### Quoted passage
================================

The first transducer 16 acts to measure the in-body property of interest (e.g. pressure, flow velocity, etc.). In particular, the first transducer 16 is such that an electrical property of the first transducer 16 is dependent on the in-body property to be measured. The ‘influence’ of the in-body property is shown by arrow 19. For example the electrical property can be the capacitance, inductance and/or resistance of the first transducer 16. In a specific example, as described in more detail below, the first transducer 16 is an air capacitor (i.e. a capacitor that uses air as the dielectric), and the first transducer 16 is arranged on the sensor circuit 10 such that it is exposed to the blood of the subject, and the blood pressure affects the spacing of the plates in the capacitor, and thus affects the capacitance. The capacitance of the capacitor is therefore dependent on the blood pressure.

The second transducer 18 is provided to respond to a pulsed signal having known timing properties (i.e. the timing of the pulse is known) in order to modulate the received carrier signal, and thus ‘encode’ timing information into the received carrier signal (since the measurements are read out at a time corresponding to a pulse). Thus the second transducer 18 is such that an electrical property of the second transducer 18 is dependent on a pulsed field, in particular a pulse in the pulsed field.

The pulsed field can be generated by the signal analyzer 4, as shown by arrow 20 in FIG. 1, although it will be appreciated that the pulsed field can be generated by a separate device to the signal analyzer 4, and/or to the unit that generated the RF field. The pulsed field 20 may be another RF field, but the pulsed field 20 can alternatively be an ultrasound (US) field, an X-Ray field, an electromagnetic (EM) field used in MR imaging, or light.

The characteristics of the pulsed field are such that the pulse has a sufficiently short duration to allow a defined measurement time to be identified. The pulse repetition rate is mainly needed to allow multiple measurements in a short time. The pulsed signals in the pulsed field can be in a frequency range of about 0%-5% of the RF resonance frequency of the resonant circuit 12. Some embodiments of the pulsed field are described below, but it will be appreciated that these are merely exemplary, and those skilled in the art will be aware that pulsed fields having different characteristics can be used.

================================

### Task instructions
• 1. Reproduce the part of the transducer description between "The pulsed field can be generated by the" and "imaging, or light.", inclusive.
• 2. In one to three sentences, explain why the capacitance of the air capacitor in the transducer description depends on the blood pressure.

### Source information
================================

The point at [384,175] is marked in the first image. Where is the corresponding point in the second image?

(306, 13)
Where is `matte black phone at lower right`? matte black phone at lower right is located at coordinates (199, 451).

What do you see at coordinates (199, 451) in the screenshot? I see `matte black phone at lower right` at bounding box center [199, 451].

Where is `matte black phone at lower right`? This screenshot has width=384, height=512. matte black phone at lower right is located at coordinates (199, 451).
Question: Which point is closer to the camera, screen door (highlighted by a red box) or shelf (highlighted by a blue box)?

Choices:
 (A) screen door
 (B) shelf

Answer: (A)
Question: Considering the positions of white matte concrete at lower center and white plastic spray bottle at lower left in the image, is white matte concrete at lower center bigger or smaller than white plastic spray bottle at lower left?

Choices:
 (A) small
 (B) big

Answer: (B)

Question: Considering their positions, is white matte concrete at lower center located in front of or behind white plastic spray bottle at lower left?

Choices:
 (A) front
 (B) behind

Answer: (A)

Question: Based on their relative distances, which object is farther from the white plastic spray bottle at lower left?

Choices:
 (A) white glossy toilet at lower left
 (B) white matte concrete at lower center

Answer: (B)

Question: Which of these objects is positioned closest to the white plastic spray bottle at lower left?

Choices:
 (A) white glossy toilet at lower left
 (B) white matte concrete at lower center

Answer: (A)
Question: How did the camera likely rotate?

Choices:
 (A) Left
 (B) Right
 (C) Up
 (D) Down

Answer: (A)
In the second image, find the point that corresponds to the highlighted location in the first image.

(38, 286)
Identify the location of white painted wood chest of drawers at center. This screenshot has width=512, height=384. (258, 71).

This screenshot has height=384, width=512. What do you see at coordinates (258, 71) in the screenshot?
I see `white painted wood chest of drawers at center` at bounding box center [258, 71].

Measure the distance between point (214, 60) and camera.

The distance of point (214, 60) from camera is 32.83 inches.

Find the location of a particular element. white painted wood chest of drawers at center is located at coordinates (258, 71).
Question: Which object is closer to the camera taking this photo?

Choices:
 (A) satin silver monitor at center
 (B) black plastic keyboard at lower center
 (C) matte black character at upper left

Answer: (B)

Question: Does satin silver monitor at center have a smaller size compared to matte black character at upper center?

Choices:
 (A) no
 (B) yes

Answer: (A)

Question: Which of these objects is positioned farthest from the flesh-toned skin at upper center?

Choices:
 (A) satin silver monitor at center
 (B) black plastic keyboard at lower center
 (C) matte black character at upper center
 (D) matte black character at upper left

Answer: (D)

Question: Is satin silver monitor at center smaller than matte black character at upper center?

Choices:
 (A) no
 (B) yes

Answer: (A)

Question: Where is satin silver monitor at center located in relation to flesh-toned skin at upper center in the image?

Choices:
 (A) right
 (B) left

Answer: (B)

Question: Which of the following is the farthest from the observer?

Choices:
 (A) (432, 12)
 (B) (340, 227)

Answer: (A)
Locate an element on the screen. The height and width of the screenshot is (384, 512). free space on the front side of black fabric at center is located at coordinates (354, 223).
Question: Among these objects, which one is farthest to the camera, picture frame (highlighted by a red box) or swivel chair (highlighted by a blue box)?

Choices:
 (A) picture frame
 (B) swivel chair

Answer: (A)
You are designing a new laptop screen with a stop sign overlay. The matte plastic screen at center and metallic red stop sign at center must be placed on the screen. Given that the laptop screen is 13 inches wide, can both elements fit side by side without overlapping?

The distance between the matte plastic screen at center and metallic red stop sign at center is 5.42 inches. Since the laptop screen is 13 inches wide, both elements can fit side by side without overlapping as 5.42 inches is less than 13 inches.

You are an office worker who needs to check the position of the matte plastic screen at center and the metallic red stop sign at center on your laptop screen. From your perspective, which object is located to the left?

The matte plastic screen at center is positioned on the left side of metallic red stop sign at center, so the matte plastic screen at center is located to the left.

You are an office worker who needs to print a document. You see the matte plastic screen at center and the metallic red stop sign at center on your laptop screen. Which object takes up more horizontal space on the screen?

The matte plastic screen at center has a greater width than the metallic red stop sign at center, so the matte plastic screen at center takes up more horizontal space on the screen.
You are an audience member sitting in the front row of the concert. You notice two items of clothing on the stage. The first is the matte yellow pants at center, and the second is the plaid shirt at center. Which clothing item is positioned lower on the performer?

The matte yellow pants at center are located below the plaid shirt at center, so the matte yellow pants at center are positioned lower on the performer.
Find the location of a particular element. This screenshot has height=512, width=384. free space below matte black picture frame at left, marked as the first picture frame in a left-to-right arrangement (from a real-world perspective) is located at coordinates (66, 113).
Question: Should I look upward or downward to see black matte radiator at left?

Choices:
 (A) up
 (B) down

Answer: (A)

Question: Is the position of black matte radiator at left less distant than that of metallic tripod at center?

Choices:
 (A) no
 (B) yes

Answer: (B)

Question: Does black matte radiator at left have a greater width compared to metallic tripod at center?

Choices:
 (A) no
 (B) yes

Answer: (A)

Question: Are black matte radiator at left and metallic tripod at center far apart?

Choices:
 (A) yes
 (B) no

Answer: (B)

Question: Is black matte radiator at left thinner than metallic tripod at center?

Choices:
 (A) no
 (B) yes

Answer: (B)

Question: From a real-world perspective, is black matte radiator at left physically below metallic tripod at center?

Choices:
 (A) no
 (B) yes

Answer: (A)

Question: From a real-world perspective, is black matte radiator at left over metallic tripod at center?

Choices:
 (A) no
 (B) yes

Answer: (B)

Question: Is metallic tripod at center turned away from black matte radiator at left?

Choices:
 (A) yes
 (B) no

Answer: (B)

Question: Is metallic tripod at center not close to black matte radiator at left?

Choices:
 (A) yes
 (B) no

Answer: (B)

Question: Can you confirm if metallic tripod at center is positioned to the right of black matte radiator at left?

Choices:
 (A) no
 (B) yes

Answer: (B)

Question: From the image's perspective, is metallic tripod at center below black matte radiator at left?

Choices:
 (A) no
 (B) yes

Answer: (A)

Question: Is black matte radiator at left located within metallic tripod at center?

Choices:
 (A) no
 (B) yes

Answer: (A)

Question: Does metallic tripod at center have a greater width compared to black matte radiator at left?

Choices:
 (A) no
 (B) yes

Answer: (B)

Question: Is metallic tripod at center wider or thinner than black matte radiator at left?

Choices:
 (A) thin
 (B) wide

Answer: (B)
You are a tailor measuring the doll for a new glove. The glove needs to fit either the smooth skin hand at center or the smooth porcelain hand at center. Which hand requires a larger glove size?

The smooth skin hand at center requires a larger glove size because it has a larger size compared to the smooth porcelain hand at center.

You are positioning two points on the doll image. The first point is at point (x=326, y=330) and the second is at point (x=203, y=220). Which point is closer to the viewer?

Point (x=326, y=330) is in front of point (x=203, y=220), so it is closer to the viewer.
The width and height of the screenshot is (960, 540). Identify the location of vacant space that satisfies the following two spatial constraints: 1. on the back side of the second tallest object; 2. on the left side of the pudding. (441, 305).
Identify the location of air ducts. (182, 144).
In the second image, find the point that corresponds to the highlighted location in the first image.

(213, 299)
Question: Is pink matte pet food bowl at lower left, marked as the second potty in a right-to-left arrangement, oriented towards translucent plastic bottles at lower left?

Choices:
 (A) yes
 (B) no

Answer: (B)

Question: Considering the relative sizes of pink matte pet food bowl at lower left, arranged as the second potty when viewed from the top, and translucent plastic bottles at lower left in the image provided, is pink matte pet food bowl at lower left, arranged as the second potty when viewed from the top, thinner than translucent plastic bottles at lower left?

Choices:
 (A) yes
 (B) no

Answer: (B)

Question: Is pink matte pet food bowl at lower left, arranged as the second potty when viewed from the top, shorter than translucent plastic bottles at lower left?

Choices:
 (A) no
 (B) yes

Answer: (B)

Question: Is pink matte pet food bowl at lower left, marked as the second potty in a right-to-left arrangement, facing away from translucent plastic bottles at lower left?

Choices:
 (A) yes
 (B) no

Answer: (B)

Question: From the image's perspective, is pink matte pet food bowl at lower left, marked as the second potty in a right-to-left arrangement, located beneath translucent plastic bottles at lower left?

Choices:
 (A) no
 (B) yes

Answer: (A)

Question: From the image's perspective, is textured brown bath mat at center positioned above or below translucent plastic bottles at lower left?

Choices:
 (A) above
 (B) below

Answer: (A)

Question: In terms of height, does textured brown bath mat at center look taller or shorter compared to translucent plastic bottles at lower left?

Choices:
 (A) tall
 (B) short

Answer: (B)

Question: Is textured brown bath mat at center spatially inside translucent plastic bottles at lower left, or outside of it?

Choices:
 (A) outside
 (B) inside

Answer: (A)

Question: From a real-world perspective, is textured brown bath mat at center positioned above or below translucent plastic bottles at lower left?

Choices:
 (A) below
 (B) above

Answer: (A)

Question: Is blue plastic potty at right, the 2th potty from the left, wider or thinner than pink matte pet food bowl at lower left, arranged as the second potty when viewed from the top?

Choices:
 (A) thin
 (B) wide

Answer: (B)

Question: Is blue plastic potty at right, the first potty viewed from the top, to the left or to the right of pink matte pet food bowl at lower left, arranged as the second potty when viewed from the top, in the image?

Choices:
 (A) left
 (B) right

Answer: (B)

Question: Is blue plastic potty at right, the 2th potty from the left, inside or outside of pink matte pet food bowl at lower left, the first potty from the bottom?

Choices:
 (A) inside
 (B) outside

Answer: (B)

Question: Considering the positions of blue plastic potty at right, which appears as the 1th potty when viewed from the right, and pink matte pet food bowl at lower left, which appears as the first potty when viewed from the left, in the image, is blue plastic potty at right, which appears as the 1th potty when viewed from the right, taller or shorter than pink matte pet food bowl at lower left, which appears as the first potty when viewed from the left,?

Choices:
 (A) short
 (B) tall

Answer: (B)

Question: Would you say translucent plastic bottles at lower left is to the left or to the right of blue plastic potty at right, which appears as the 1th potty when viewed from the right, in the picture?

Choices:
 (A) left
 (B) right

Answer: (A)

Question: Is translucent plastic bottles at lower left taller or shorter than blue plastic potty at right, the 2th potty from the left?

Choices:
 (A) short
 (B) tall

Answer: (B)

================================

### Answers for this exercise
• 1.
The pulsed field can be generated by the signal analyzer 4, as shown by arrow 20 in FIG. 1, although it will be appreciated that the pulsed field can be generated by a separate device to the signal analyzer 4, and/or to the unit that generated the RF field. The pulsed field 20 may be another RF field, but the pulsed field 20 can alternatively be an ultrasound (US) field, an X-Ray field, an electromagnetic (EM) field used in MR imaging, or light.

• 2. The air capacitor is arranged on the sensor circuit so that it is exposed to the subject's blood. The blood pressure affects the spacing of the capacitor's plates, and this in turn affects its capacitance.